I didn’t have to dig for it. A friend of mine who graduated from an augustinian high school sent me a message because it was going nuts among people he knew, because people who had gone to Augustinian schools in the US would know someone who knew him. Robert Prevost’s account is currently set to private — wild, because 68-year-olds rarely set their Facebook accounts to private by default — but there is one public photo available: the future Pope Leo XIV, wearing aviators and a black windbreaker, atop a pony. That’s a meme right there, thought my horrible, earthly, secular mind.
Why a social influencer isn’t a digital footprint: How the freaking pope might find a way to hide their social footprint
If the social media profile belonged to someone I didn’t know well, I wouldn’t have sent it. There is a strong argument to be made regarding the legality of mining public figures for their digital activities if they are political leaders with some degree of accountability. The requests make congressmen’s careers hard to maintain. Old tweets can land someone in hot water in the present day. It is possible to find a former Fox News anchor’s phone number if you look at their public reviews.

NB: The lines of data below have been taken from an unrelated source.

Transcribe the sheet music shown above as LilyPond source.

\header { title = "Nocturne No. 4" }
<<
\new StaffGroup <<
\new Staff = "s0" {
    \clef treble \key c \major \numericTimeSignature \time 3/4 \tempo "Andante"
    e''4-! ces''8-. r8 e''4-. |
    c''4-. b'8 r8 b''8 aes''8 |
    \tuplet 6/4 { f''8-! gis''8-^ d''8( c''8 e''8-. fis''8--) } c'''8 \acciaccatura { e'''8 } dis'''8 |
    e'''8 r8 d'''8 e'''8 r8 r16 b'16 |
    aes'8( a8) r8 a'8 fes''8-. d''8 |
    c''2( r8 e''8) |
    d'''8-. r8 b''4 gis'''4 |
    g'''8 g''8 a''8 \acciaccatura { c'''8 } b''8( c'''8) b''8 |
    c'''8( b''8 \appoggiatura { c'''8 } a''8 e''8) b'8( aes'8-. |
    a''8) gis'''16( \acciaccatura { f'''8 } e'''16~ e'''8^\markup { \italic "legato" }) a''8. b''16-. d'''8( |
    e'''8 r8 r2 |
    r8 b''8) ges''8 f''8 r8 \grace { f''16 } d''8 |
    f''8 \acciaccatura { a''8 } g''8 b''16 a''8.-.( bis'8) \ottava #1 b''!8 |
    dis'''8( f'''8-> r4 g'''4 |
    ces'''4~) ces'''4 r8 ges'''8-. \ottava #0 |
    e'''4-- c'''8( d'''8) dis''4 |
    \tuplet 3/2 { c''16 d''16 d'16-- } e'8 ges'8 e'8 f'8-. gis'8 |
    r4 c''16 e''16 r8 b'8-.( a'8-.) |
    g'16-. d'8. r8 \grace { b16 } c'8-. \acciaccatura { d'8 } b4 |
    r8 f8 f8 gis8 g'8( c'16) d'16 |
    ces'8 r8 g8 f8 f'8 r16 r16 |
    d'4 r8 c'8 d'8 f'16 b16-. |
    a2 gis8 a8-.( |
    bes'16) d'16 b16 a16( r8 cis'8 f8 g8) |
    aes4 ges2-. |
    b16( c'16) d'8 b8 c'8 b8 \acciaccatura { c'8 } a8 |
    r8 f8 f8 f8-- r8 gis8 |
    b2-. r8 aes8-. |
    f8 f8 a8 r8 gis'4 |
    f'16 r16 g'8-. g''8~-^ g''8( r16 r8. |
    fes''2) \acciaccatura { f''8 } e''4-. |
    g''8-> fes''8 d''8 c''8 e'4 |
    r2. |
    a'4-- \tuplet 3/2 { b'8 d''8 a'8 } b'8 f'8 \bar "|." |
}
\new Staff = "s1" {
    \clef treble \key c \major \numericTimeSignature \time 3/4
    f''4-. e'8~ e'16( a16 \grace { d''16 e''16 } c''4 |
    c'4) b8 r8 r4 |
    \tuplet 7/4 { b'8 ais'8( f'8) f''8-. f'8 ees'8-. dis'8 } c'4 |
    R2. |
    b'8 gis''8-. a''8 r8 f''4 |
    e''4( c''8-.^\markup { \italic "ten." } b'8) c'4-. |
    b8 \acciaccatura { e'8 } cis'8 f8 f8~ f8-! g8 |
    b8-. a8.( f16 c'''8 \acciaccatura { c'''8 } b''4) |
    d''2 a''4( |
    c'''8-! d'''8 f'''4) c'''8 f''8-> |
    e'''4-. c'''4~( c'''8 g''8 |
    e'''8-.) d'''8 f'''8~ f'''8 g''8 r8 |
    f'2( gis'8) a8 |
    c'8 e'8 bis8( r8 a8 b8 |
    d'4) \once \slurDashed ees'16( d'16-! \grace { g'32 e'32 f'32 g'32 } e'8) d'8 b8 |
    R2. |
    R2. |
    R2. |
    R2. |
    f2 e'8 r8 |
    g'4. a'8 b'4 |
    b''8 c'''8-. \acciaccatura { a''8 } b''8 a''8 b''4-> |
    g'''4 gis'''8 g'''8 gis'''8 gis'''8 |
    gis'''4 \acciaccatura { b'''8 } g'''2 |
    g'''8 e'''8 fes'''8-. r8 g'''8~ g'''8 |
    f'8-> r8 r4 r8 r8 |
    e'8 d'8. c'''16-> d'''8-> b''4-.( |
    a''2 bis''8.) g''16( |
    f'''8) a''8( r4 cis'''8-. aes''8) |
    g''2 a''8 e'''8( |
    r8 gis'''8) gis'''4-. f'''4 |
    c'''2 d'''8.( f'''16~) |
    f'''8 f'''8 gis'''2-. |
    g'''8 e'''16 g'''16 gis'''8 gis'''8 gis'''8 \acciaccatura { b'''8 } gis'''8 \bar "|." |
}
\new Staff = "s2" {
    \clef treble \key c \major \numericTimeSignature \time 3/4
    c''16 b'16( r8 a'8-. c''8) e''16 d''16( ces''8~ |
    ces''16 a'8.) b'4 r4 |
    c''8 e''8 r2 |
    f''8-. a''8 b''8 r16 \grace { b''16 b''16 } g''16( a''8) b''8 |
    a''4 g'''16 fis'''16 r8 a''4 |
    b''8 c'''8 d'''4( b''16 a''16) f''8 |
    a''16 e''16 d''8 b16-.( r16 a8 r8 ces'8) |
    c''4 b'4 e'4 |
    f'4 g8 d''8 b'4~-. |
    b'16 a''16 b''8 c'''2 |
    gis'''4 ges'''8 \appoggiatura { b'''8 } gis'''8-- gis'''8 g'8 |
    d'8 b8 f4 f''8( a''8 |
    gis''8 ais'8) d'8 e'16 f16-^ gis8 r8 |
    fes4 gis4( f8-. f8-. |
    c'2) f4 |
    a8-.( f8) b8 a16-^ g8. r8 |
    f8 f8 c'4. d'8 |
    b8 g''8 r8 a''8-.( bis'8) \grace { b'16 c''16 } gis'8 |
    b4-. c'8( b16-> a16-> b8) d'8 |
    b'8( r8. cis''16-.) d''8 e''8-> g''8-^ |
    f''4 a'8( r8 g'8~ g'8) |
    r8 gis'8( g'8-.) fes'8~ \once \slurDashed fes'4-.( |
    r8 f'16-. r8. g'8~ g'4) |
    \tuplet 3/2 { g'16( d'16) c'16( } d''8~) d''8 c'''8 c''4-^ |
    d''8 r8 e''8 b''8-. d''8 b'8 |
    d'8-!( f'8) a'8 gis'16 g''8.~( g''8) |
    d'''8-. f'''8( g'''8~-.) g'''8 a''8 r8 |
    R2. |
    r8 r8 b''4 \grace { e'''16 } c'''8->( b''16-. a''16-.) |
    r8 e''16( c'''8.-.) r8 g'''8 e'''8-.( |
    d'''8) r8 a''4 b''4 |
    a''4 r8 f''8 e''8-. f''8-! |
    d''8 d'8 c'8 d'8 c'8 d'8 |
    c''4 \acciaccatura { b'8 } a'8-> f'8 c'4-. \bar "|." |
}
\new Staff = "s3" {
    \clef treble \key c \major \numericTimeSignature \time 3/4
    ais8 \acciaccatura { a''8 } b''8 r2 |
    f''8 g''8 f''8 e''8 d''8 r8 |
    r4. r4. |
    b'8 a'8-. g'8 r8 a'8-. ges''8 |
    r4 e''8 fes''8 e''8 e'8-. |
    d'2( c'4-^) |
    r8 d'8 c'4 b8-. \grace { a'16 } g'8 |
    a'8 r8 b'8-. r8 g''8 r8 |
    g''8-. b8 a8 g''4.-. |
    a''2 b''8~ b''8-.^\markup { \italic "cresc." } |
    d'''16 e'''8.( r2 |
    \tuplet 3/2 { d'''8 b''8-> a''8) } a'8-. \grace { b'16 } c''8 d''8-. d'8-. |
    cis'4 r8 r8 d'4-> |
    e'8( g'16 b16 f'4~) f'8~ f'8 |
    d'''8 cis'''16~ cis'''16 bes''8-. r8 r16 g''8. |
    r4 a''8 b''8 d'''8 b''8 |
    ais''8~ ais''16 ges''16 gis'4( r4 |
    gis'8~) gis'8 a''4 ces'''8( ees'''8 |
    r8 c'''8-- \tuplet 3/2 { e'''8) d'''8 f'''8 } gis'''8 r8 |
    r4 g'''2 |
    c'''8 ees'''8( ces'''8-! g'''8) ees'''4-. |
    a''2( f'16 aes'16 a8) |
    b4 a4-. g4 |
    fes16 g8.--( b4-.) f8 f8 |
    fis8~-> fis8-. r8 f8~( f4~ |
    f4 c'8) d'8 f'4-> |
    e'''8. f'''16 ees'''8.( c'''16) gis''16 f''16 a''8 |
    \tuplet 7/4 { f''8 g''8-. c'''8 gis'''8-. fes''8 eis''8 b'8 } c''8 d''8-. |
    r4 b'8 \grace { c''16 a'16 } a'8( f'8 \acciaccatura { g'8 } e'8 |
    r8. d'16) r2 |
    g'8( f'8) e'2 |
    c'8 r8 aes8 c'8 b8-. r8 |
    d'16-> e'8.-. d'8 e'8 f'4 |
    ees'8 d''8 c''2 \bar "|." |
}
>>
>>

The moment you try to apply that standard to the freaking pope, though, the logic just grinds to a halt — not because a world leader shouldn’t be held to this standard, but because it is utterly baffling that one can even mine the socials of the Vicar of Christ. It is strange to think that a religious figure may be subject to scrutiny of their internet history, or that they possess something as anodyne as a digital footprint, particularly someone who may have had a hand in founding a role that is said to dates back to the time of Jesus.